Poema:
Olhando pela janela, imagine a noite perfeita: uma lua crescente, estrelas a brilhar. Uma sopa quentinha. Um banho relaxante. Em seu quarto, a luz delicada do abajur de porcelana convida ao descanso, enquanto um perfume suave de lavanda lhe faz cerrar os olhos. Ao seu lado, um trator. Sim, seu grande amor ronca feito uma britadeira e, claro, adormece antes de você.
Motivo de insônia e irritação de parceiros – e talvez até a pimenta para o divórcio – o ronco já nasceu para incomodar. Até o som da palavra é a própria onomatopéia do terror noturno, do acelerador da moto, do barulho do engasgo que assusta quem vê e ouve (e, às vezes, filma com o celular, afinal não se pode perder a piada).

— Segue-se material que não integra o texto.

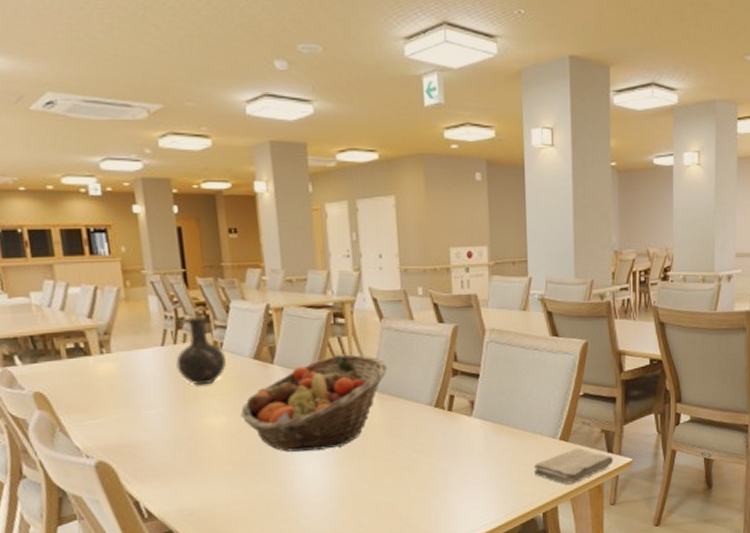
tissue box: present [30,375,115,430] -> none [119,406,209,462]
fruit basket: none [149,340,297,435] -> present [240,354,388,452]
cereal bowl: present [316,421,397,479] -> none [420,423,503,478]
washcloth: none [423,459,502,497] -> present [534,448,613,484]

Brincadeiras à parte, o ronco pode ser um dos principais sinais de uma doença que vem provocando enorme alarde na Cardiologia: a Apnéia Obstrutiva do Sono (AOS). Atualmente, entendida como o novo fator de risco cardiovascular (assim como tabagismo e diabetes), tem sua devida importância no fato de causar aumento da pressão arterial, isquemia cerebral, infarto no coração, arritmias cardíacas e até morte súbita. E isso acontece por que, para cada episódio de apnéia (que é a parada respiratória, quando a gente olha a pessoa dormindo sem respirar), existe uma reação do organismo para estimular a respiração, que é aquela “roncada” forte, típica de quem está sufocado e faz força para puxar o ar. Essa carga de adrenalina, que pode ocorrer várias vezes durante o sono, prejudica todo o sistema cardiovascular durante as 24h do dia, e não somente no momento em que ocorre a apnéia.
A AOS pode ser causada por alterações anatômicas que obstruem as vias aéreas, mas, com muita frequencia, está relacionada ao aumento de peso. É mais comum em homens com sobrepeso ou obesidade, entretanto pode ocorrer em mulheres e pessoas magras, por tantas outras causas.
Pessoas que roncam muito e se sentem cansadas o dia todo, que adormecem em salas de espera ou filas, devem suspeitar da existência de AOS. A polissonografia é o exame de escolha para este diagnóstico, pois monitora diversos parâmetros do sono, e pode ser realizada dentro de clínicas especializadas ou mesmo em casa, a depender do tipo de exame disponível. O tratamento pode ser feito com o uso de CPAP ou cirurgia, dependendo do caso.
Quem tem AOS fica doente. Não dorme um sono profundo, tem alterações hormonais e pode ter complicações gravíssimas relacionadas ao coração. Portanto, não é apenas um probleminha de sono. Pode, sim, comprometer a vida e merece tratamento adequado. E, de quebra, o tratamento pode melhorar a rotina do casal e o humor de todos que dormem na casa.